There’s a great editorial by author Adam Grant in this week’s New York Times that’s ostensibly about fostering revolutionary creativity in children. It’s one of those perfect storm type pieces that combines data and anecdote to build momentum and drive the reader to a seemingly inevitable conclusion, then casually opens the door to considering the implications of the research in adjacent fields. I found it super interesting as both a parent trying to do right by my kids and as a professional trying to build creative environments for myself and others. For example:
”When the psychologist Benjamin Bloom led a study of the early roots of world-class musicians, artists, athletes and scientists, he learned that their parents didn’t dream of raising superstar kids. They weren’t drill sergeants or slave drivers. They responded to the intrinsic motivation of their children. When their children showed interest and enthusiasm in a skill, the parents supported them.”

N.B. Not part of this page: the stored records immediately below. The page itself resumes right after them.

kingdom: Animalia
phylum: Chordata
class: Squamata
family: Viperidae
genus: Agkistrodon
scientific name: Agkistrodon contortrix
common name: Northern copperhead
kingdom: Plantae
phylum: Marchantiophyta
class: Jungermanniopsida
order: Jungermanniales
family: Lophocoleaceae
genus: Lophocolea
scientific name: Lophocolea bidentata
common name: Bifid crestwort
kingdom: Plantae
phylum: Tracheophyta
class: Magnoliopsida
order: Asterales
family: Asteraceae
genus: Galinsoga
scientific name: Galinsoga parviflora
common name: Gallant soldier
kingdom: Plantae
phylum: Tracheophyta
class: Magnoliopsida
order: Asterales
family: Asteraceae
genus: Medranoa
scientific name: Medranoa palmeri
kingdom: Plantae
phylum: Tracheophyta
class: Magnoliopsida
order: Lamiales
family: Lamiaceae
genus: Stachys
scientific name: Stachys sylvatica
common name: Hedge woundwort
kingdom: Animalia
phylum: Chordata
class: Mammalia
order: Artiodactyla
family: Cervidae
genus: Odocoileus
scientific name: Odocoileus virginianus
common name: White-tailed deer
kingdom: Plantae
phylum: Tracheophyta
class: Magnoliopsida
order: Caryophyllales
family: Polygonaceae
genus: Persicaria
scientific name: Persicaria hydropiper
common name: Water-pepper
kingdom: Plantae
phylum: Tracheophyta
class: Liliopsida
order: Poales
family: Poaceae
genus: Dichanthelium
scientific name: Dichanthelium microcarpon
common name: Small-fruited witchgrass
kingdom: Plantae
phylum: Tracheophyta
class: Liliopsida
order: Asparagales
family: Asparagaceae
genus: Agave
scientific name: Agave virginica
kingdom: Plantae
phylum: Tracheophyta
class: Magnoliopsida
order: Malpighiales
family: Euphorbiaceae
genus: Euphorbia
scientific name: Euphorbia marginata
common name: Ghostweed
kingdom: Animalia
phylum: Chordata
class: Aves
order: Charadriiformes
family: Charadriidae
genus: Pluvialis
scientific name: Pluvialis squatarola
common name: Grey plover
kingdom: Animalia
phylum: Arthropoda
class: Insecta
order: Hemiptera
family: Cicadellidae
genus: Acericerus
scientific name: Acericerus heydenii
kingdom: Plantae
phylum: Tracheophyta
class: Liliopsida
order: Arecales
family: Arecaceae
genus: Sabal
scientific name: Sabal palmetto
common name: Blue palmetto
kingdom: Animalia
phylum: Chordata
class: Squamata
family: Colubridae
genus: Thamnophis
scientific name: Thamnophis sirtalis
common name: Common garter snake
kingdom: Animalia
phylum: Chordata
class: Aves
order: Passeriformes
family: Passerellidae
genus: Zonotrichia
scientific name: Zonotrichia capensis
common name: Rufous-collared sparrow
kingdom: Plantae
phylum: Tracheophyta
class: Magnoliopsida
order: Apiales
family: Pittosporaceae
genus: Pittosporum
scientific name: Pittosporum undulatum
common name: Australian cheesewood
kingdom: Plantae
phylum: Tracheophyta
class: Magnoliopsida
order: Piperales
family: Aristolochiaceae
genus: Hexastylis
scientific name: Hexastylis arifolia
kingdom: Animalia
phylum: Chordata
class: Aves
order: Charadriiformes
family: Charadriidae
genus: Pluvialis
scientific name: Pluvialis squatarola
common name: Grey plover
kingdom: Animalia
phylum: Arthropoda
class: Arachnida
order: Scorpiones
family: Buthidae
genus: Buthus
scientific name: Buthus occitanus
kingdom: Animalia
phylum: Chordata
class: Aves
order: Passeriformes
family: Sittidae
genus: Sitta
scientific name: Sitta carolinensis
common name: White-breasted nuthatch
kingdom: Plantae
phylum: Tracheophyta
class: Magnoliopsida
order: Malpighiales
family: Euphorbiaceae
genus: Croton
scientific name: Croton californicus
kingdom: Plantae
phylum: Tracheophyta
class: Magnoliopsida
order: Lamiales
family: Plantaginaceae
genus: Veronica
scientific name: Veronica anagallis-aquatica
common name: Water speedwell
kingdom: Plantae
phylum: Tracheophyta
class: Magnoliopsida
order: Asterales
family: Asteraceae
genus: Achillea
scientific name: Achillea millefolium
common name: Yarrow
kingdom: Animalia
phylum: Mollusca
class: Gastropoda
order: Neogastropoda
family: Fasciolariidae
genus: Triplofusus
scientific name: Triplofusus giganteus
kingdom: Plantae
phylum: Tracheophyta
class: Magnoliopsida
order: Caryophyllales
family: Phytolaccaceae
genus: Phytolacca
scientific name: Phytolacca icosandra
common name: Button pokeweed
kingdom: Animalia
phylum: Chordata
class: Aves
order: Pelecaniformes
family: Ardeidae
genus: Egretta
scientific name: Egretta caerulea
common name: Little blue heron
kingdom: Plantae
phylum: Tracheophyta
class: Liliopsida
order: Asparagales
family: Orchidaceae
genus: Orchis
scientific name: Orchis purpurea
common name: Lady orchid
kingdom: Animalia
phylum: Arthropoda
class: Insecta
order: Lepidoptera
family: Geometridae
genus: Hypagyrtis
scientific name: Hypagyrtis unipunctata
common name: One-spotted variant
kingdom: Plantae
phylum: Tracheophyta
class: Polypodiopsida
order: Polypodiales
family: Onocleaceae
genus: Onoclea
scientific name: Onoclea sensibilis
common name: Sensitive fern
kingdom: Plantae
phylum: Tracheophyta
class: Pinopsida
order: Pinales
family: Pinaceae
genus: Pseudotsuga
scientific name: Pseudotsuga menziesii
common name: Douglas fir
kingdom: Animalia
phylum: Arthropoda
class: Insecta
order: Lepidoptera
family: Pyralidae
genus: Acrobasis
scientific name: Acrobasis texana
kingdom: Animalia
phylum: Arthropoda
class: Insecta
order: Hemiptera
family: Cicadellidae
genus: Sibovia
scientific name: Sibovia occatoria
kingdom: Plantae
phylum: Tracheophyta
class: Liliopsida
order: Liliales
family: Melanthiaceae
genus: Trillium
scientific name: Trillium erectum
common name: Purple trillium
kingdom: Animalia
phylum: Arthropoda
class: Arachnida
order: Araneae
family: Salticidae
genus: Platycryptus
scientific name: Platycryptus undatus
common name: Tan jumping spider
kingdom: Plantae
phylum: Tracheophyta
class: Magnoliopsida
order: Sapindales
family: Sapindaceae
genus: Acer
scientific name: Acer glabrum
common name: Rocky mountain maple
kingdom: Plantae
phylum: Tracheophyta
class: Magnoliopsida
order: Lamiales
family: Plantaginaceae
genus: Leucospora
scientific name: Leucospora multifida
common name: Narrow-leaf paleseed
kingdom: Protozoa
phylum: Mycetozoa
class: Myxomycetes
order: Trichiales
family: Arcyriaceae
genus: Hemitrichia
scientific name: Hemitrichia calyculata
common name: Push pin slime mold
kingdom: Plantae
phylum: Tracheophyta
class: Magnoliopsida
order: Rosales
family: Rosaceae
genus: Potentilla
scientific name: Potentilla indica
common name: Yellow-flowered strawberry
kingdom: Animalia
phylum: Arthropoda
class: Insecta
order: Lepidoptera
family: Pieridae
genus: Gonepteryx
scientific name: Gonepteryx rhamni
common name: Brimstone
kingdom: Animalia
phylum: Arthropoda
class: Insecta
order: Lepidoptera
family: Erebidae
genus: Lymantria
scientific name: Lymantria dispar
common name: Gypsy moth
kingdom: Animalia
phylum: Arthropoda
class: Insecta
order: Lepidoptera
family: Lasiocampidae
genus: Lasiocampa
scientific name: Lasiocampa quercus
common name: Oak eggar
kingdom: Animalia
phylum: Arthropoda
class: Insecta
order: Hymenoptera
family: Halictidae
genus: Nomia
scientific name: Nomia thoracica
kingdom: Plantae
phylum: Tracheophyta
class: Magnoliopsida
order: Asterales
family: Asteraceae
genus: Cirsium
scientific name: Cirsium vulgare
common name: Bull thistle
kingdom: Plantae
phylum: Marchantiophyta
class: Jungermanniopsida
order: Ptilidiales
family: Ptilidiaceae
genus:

”Evidence shows that creative contributions depend on the breadth, not just depth, of our knowledge and experience. In fashion, the most original collections come from directors who spend the most time working abroad. In science, winning a Nobel Prize is less about being a single-minded genius and more about being interested in many things.”
Strip the parenting language and those concepts can be just as easily applied in a management context, which makes sense when you consider that Adam Grant is a professor at Wharton. And let me tell you: there’s no feeling in the world like having a NYT bestselling author and top-rated professor at Wharton write an op-ed that confirms some hunches you’ve long had on both a personal and professional level about going where your natural interests lead and the value of cultivating a diverse set of inputs and experiences. I mean, maybe the only thing better than that would be if the same person also wrote a piece extolling the virtues of procrastination. In case you’re wondering, yes, I instantly bought his new book.
If you’re the type of person who likes to have discussions, I’d be thrilled for you to read Grant’s op-ed and strike up a conversation with me. This piece really resonated with me – I hope it does for you as well. And if you’re the type of person who maybe just needs a little permission to embrace diverse interests, well, consider it granted.